I was also experiencing "car repair" shock -- we had a noise in our front wheel so I took it to Art my long time mechanic. It was a bad wheel bearing and that along with a couple of other things he found ( a battery post that fell apart when they were checking th ecable, and a brake line that "broke when it was touched" added up to a bill that was north of $800. Again I was thankful that these things were discovered in the shop rather than having left me stranded on the highway .
These "fortuitous" discoveries and my “near miss” (this is what the industrial people call a “close call”) when I barely avoided serious injury (Tuesday) and our "alls well that ends well" incident with the BBB on March 29 in San Antonio has had me thinking about how we are thankful that God has protected us – and I am – and I believe he does.

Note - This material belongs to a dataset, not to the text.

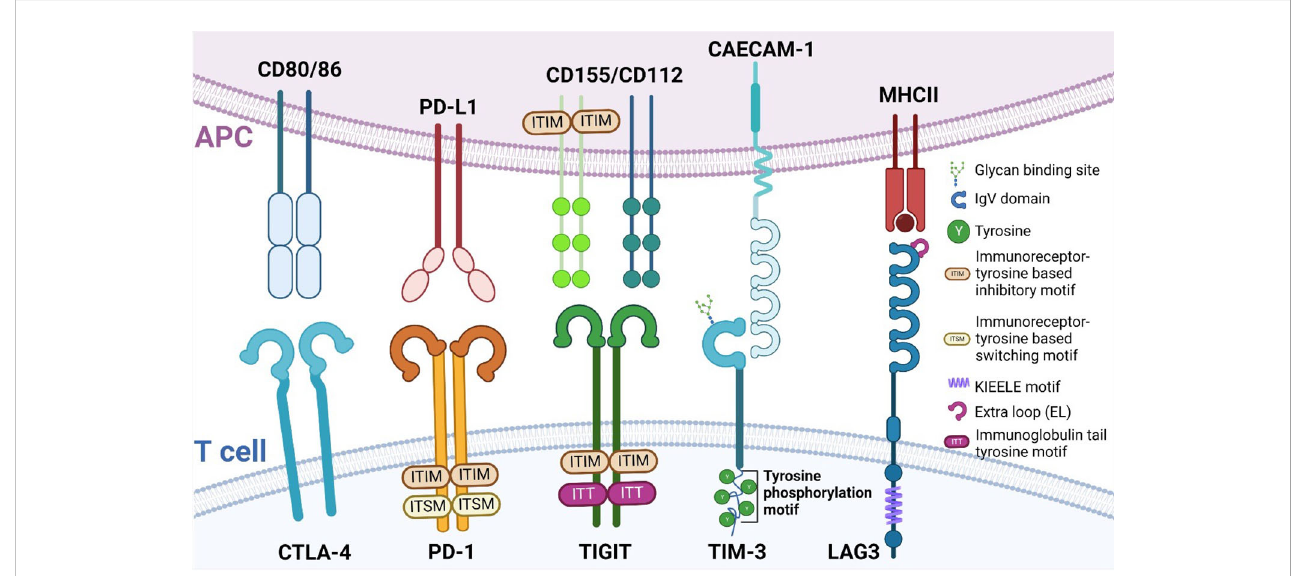
FIGURE 1 Structure of different immune checkpoints. Immune checkpoints and their structure expressed on T cells (bottom) and their respective ligands expressed on APCs (top). Depicted here are CTLA-4, PD-1, TIGIT, TIM-3 and LAG3. APC, antigen presenting cell; CTLA-4, Cytotoxic T lymphocyte antigen 4; PD-1, Programmed Death-1; TIGIT, T cell immunoglobulin and ITIM domain; TIM-3, T cell immunoglobulin domain and mucin domain 3; LAG3, lymphocyte activation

However, I’m more impressed by the faith of those who praise God for his gifts when sudden tragic events cause death or serious injury, when someone has to go through the horrors of serious illnesses, . I am in awe of those who remain strong in their faith and are convinced even in those “bad times” that God is protecting them and holding them in his arms
But it leaves me with a “weird” thought. Why is it that some people seem to be “Teflon coated” and while they may have some “close calls” they avoid the real tragedies. (I’m almost afraid to say this and have an irresistible urge to “knock on wood”) but I feel I fit in this category). I have lived over 60 years – doing a lot of stupid things – and haven’t had so much as a broken bone. The love of my life is similarly blessed and our 3 children and 3 grandchildren have so far escaped any real serious events. Others I know have had multiple accidents, serious crippling illnesses, are wheelchair bound – have had deaths and other tragedies. I know that it isn’t so much about what happens to us here as it is about our relationship with God – but it still raises questions. Most of the discussion and writing deals with “Why do bad things happen to good people?” – My question is “Why do other people of the same (or less) “goodness” escape bad things?”.

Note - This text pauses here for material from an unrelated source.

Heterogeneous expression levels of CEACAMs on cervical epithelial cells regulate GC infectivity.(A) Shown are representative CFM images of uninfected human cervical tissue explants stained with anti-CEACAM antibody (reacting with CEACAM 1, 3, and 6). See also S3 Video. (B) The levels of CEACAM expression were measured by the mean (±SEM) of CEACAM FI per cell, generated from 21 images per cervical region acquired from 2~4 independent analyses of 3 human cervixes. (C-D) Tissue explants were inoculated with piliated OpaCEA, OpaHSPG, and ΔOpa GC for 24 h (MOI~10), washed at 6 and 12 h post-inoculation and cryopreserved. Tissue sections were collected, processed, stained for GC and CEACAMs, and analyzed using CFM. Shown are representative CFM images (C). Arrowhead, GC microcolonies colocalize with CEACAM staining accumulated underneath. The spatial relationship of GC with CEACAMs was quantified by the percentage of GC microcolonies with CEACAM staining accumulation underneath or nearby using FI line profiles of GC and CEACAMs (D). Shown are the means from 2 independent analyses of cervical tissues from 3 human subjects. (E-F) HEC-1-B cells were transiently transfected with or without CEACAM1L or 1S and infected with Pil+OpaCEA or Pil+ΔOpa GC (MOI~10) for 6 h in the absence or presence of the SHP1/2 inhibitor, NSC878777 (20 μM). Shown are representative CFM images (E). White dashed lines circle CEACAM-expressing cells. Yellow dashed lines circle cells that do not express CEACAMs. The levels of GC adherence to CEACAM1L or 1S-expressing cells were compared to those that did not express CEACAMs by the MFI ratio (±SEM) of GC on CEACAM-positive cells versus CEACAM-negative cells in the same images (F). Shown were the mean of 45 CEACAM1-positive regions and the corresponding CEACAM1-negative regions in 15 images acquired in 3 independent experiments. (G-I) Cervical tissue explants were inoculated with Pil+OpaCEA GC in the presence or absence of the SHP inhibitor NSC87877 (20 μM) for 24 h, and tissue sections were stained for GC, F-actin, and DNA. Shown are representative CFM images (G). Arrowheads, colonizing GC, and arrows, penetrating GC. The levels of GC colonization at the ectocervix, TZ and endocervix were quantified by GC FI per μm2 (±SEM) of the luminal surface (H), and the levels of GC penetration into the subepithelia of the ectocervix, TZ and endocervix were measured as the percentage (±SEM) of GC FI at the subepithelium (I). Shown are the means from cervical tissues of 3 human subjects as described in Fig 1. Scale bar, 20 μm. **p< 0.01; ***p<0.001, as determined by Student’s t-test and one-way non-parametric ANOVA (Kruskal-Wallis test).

I think the best answer to both questions is “I don’t know – God knows and our job is to be thankful and praise him no matter what – and to trust that he will work good from the good and from the bad. I don’t believe that God is “arbitrarily” deciding OK I’ll keep Charlie from harm but I’ll let John suffer – that seems inconsistent with his promises to love us and be merciful. So we all were born with certain DNA and we all have made many life choices that bring us to the point riding behind a truck that backs up or buying a motorhome with a defective ball joint – what is God’s role in that outcome – the best I can come is that he may influence the timing and detailed choices to shape the outcome to allows the most good to occur in his kingdom.
Does this bother anyone else? Am I asking the wrong questions? (Actually I suspect this is also true – finding answers is often based on asking the right questions).
Enough rambling for today.
I’m accompanying my brother to Toronto area this weekend so probably won’t post again until I’m back next Wednesday.